> TRECHO ORIGINAL:

O impeachment e a imprensa: 2016, o ano que não acabou

Atualizado: 24 de jul. de 2021


 

Por Felipe Rabelo Soares

Graduado em História

 

No período civil militar Brasileiro (1964 a 1984) os debates ocorriam de maneira mais tímida devido à repressão e tinha certo engajamento contra a política e as condições impostas pelo sistema ditatorial do momento. Em contrapartida, as discussões eram muito bem definidas, claro com antagonismos, porém, com bastante autoridade mútua para discorre sobre os assuntos de interesse social. Bastante diferente do que presenciamos atualmente. Basta olharmos as rodas de conversas, onde os achismos e as adjetivações tornaram-se pré-condição essencial para o desenrolar de um debate. Convenhamos, nesse sentido a grande imprensa (Folha de São Paulo, Globo, Estadão de São Paulo) tem colaboração direta nesse processo e com muito embasamento e qualidade.


O estudo The Agenda Setting Function of Mass Media realizado desde os anos 40, onde somente em 1972 foi publicado pelos pesquisadores Maxwell MCcombs e Donald Shaw, desenvolveram uma hipótese buscando explicar como que a mídia determina os assuntos que serão discutidos pela sociedade, sendo chamada de Agenda Setting. A pesquisa comprovou que os assuntos debatidos entre os consumidores de informação eram os mesmos que os sugeridos pela mídia, ou seja, a opinião pública seria provocada pelos veículos de comunicação, influenciando diretamente a opinião dos receptores.

> EXERCÍCIO PROPOSTO:
Redigite por inteiro o texto acima sobre o impeachment e a imprensa, sem mudar nada.

Trechos de um conjunto de anotações de layout:
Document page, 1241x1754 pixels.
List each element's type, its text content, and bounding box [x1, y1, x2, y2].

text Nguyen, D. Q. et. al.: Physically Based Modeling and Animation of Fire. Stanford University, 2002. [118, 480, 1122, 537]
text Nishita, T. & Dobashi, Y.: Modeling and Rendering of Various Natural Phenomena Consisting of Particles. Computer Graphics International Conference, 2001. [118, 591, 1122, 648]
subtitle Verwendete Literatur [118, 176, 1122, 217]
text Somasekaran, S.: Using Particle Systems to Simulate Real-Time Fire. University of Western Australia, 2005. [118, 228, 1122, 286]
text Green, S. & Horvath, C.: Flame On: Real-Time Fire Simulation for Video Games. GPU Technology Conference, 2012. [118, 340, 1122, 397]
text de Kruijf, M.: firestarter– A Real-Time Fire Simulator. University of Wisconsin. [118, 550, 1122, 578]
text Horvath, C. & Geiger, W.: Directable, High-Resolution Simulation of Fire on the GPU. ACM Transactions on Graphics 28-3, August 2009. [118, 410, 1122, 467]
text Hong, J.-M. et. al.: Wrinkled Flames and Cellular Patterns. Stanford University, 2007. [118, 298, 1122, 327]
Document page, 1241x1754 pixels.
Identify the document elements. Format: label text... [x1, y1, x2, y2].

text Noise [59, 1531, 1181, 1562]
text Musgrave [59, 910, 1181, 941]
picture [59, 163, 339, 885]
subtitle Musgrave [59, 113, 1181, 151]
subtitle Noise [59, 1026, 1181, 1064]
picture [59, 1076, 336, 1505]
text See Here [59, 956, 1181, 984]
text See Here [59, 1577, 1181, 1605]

> RESPOSTA COMPLETA:
O impeachment e a imprensa: 2016, o ano que não acabou

Atualizado: 24 de jul. de 2021


 

Por Felipe Rabelo Soares

Graduado em História

 

No período civil militar Brasileiro (1964 a 1984) os debates ocorriam de maneira mais tímida devido à repressão e tinha certo engajamento contra a política e as condições impostas pelo sistema ditatorial do momento. Em contrapartida, as discussões eram muito bem definidas, claro com antagonismos, porém, com bastante autoridade mútua para discorre sobre os assuntos de interesse social. Bastante diferente do que presenciamos atualmente. Basta olharmos as rodas de conversas, onde os achismos e as adjetivações tornaram-se pré-condição essencial para o desenrolar de um debate. Convenhamos, nesse sentido a grande imprensa (Folha de São Paulo, Globo, Estadão de São Paulo) tem colaboração direta nesse processo e com muito embasamento e qualidade.


O estudo The Agenda Setting Function of Mass Media realizado desde os anos 40, onde somente em 1972 foi publicado pelos pesquisadores Maxwell MCcombs e Donald Shaw, desenvolveram uma hipótese buscando explicar como que a mídia determina os assuntos que serão discutidos pela sociedade, sendo chamada de Agenda Setting. A pesquisa comprovou que os assuntos debatidos entre os consumidores de informação eram os mesmos que os sugeridos pela mídia, ou seja, a opinião pública seria provocada pelos veículos de comunicação, influenciando diretamente a opinião dos receptores.